[Work to complete] Locate each line below that contains the string "slice" and copy it. Letter case matters.

[Task input]
■ ■ ■ ■ ■ ■ ■

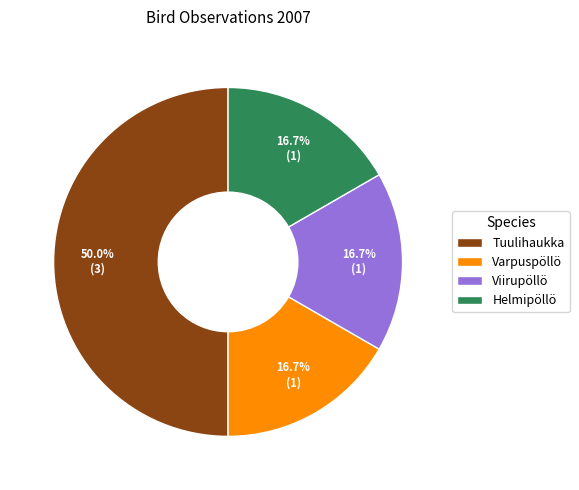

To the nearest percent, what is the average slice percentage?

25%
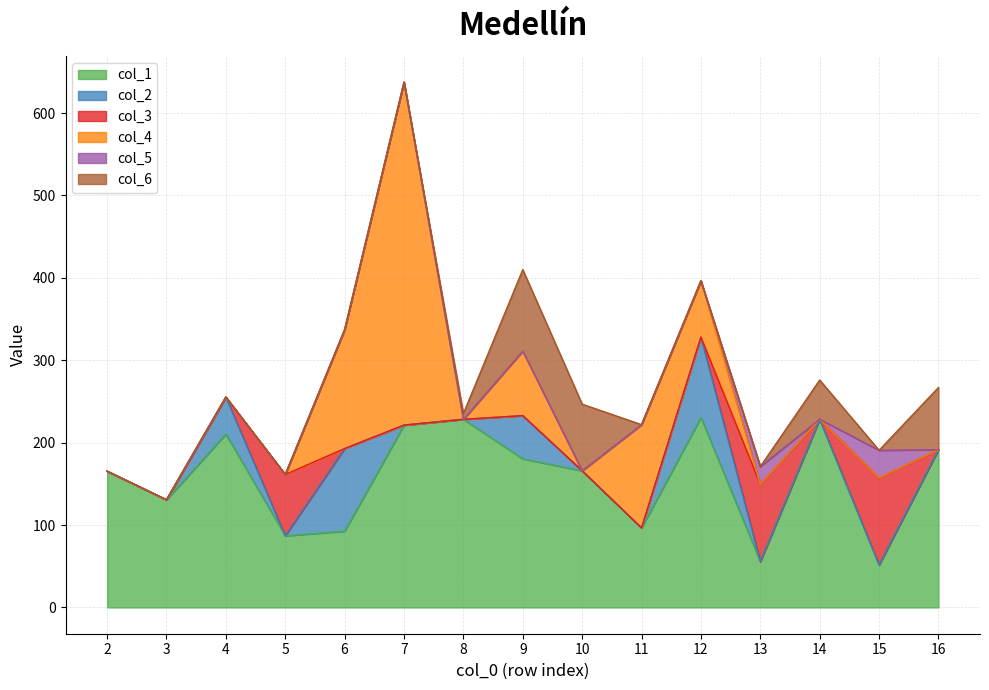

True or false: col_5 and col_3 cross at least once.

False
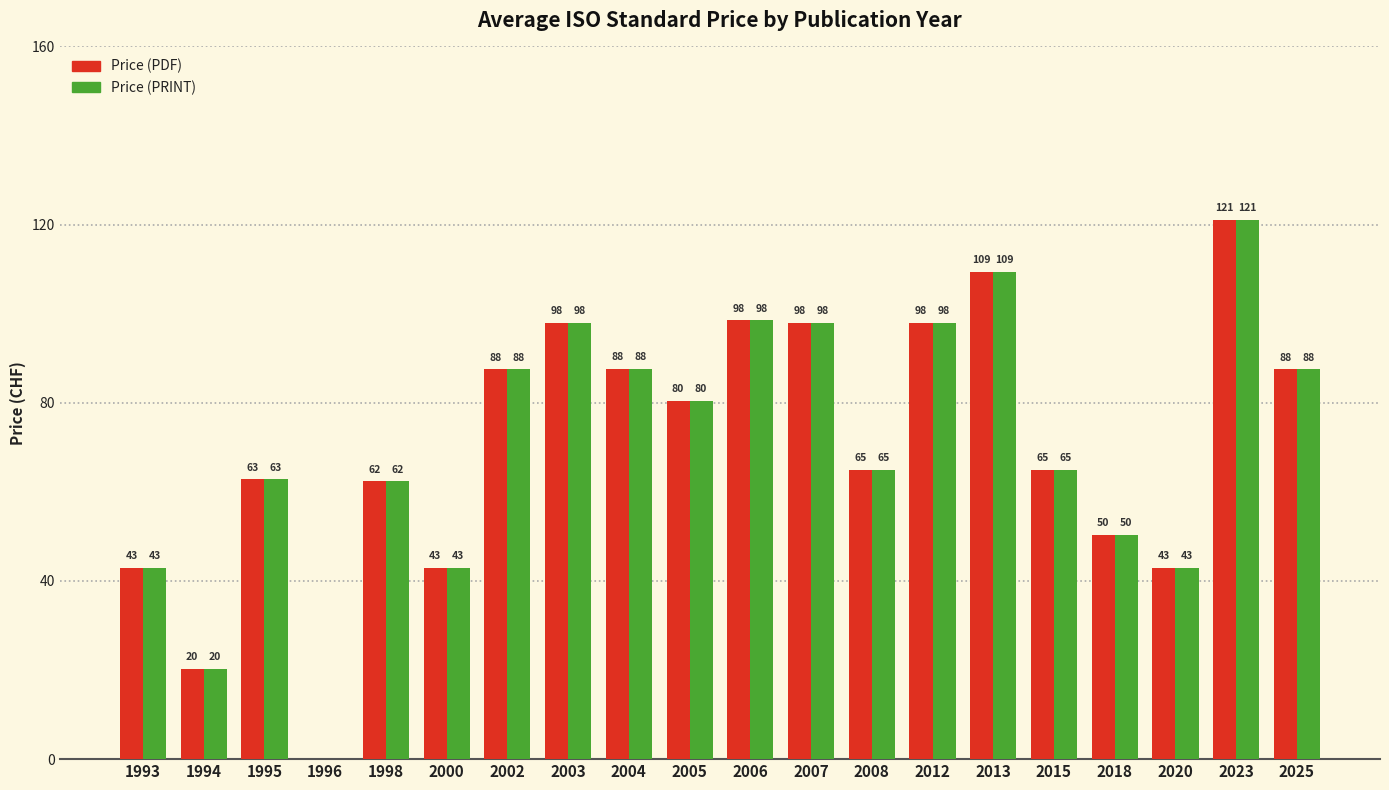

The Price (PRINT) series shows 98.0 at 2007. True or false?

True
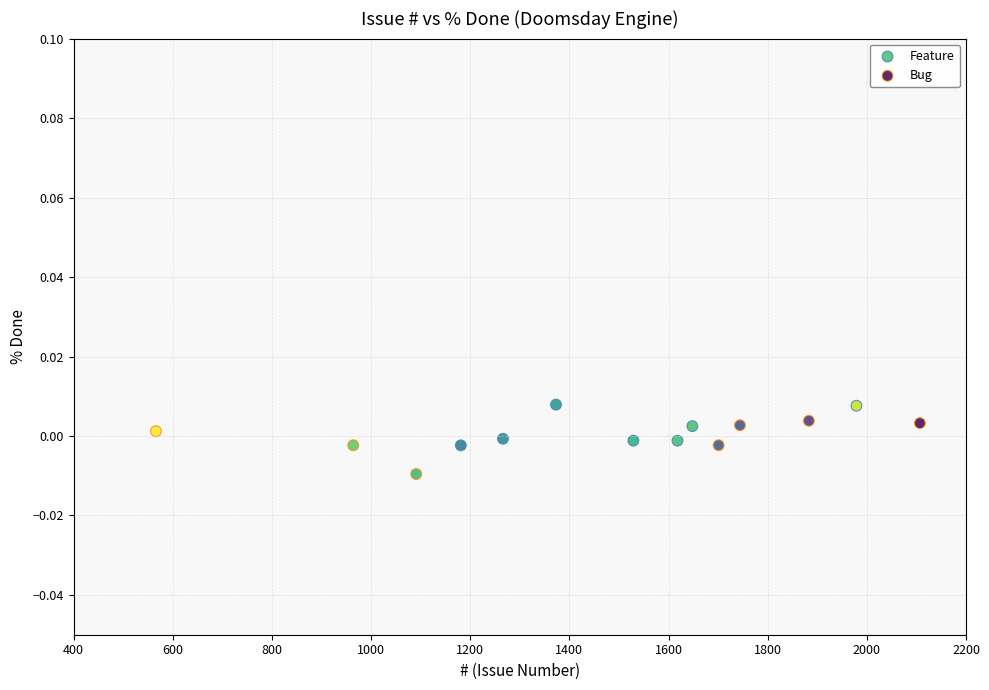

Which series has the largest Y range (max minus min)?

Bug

■ ■ ■ ■ ■ ■ ■

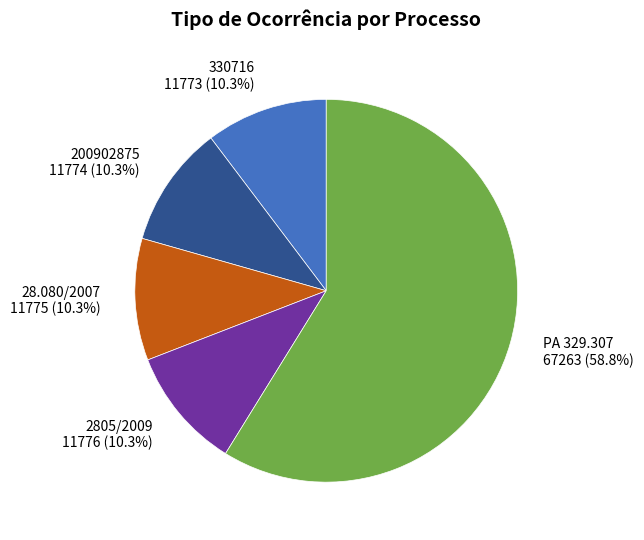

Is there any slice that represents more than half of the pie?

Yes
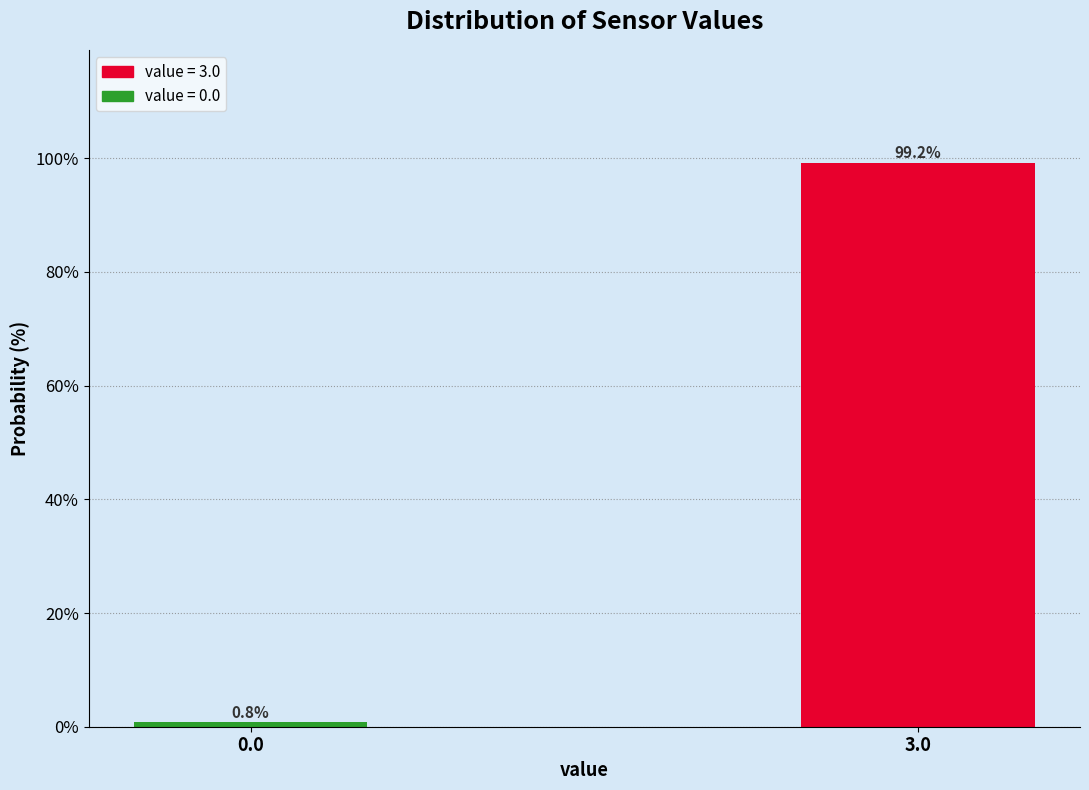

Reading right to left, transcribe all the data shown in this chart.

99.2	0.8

■ ■ ■ ■ ■ ■ ■

[Answer section]
To the nearest percent, what is the average slice percentage?
Is there any slice that represents more than half of the pie?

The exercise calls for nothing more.